ASSIGNED TASK - Print the whole listing, character for character.

SUPPLIED ENTRIES -
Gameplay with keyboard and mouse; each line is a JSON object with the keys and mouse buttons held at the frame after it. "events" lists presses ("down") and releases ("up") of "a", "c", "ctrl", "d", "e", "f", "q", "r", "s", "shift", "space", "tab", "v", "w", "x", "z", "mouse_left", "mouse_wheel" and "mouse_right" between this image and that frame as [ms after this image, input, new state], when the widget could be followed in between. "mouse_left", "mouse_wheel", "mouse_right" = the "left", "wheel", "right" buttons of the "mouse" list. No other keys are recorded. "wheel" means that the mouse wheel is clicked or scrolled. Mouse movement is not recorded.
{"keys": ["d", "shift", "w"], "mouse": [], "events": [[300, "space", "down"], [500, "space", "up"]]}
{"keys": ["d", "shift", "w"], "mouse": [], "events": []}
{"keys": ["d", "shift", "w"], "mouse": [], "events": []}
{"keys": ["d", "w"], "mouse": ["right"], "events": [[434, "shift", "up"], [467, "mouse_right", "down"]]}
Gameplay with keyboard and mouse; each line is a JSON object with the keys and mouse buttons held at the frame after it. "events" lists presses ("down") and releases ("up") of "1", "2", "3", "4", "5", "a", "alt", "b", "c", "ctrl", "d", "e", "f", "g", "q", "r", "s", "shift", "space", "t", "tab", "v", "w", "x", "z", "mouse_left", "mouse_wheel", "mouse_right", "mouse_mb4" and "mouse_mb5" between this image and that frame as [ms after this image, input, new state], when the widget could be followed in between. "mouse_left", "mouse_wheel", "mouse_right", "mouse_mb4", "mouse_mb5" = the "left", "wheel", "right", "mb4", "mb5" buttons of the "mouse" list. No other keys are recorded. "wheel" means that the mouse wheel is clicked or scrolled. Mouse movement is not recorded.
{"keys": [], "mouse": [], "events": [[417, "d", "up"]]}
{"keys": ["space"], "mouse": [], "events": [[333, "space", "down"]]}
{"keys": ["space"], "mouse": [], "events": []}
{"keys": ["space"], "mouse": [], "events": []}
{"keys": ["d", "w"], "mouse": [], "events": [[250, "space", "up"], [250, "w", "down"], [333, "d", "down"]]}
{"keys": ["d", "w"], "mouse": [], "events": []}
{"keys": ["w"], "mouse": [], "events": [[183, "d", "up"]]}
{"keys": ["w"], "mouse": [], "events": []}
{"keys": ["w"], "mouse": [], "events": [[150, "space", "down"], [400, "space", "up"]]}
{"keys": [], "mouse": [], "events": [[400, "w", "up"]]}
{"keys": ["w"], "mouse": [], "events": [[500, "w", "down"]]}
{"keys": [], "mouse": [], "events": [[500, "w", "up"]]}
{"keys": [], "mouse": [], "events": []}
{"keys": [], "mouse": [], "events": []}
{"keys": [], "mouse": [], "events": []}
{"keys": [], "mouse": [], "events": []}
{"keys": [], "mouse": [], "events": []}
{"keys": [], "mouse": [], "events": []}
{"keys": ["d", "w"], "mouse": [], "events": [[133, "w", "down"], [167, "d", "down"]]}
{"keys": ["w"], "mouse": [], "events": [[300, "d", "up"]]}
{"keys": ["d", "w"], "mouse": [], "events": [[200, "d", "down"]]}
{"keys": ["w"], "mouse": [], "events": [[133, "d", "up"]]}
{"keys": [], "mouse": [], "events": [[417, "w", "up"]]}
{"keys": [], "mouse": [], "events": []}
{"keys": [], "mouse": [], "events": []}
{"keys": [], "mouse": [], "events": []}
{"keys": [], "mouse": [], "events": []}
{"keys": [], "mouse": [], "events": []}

WRITTEN RESPONSE -
Gameplay with keyboard and mouse; each line is a JSON object with the keys and mouse buttons held at the frame after it. "events" lists presses ("down") and releases ("up") of "a", "c", "ctrl", "d", "e", "f", "q", "r", "s", "shift", "space", "tab", "v", "w", "x", "z", "mouse_left", "mouse_wheel" and "mouse_right" between this image and that frame as [ms after this image, input, new state], when the widget could be followed in between. "mouse_left", "mouse_wheel", "mouse_right" = the "left", "wheel", "right" buttons of the "mouse" list. No other keys are recorded. "wheel" means that the mouse wheel is clicked or scrolled. Mouse movement is not recorded.
{"keys": ["d", "shift", "w"], "mouse": [], "events": [[300, "space", "down"], [500, "space", "up"]]}
{"keys": ["d", "shift", "w"], "mouse": [], "events": []}
{"keys": ["d", "shift", "w"], "mouse": [], "events": []}
{"keys": ["d", "w"], "mouse": ["right"], "events": [[434, "shift", "up"], [467, "mouse_right", "down"]]}
Gameplay with keyboard and mouse; each line is a JSON object with the keys and mouse buttons held at the frame after it. "events" lists presses ("down") and releases ("up") of "1", "2", "3", "4", "5", "a", "alt", "b", "c", "ctrl", "d", "e", "f", "g", "q", "r", "s", "shift", "space", "t", "tab", "v", "w", "x", "z", "mouse_left", "mouse_wheel", "mouse_right", "mouse_mb4" and "mouse_mb5" between this image and that frame as [ms after this image, input, new state], when the widget could be followed in between. "mouse_left", "mouse_wheel", "mouse_right", "mouse_mb4", "mouse_mb5" = the "left", "wheel", "right", "mb4", "mb5" buttons of the "mouse" list. No other keys are recorded. "wheel" means that the mouse wheel is clicked or scrolled. Mouse movement is not recorded.
{"keys": [], "mouse": [], "events": [[417, "d", "up"]]}
{"keys": ["space"], "mouse": [], "events": [[333, "space", "down"]]}
{"keys": ["space"], "mouse": [], "events": []}
{"keys": ["space"], "mouse": [], "events": []}
{"keys": ["d", "w"], "mouse": [], "events": [[250, "space", "up"], [250, "w", "down"], [333, "d", "down"]]}
{"keys": ["d", "w"], "mouse": [], "events": []}
{"keys": ["w"], "mouse": [], "events": [[183, "d", "up"]]}
{"keys": ["w"], "mouse": [], "events": []}
{"keys": ["w"], "mouse": [], "events": [[150, "space", "down"], [400, "space", "up"]]}
{"keys": [], "mouse": [], "events": [[400, "w", "up"]]}
{"keys": ["w"], "mouse": [], "events": [[500, "w", "down"]]}
{"keys": [], "mouse": [], "events": [[500, "w", "up"]]}
{"keys": [], "mouse": [], "events": []}
{"keys": [], "mouse": [], "events": []}
{"keys": [], "mouse": [], "events": []}
{"keys": [], "mouse": [], "events": []}
{"keys": [], "mouse": [], "events": []}
{"keys": [], "mouse": [], "events": []}
{"keys": ["d", "w"], "mouse": [], "events": [[133, "w", "down"], [167, "d", "down"]]}
{"keys": ["w"], "mouse": [], "events": [[300, "d", "up"]]}
{"keys": ["d", "w"], "mouse": [], "events": [[200, "d", "down"]]}
{"keys": ["w"], "mouse": [], "events": [[133, "d", "up"]]}
{"keys": [], "mouse": [], "events": [[417, "w", "up"]]}
{"keys": [], "mouse": [], "events": []}
{"keys": [], "mouse": [], "events": []}
{"keys": [], "mouse": [], "events": []}
{"keys": [], "mouse": [], "events": []}
{"keys": [], "mouse": [], "events": []}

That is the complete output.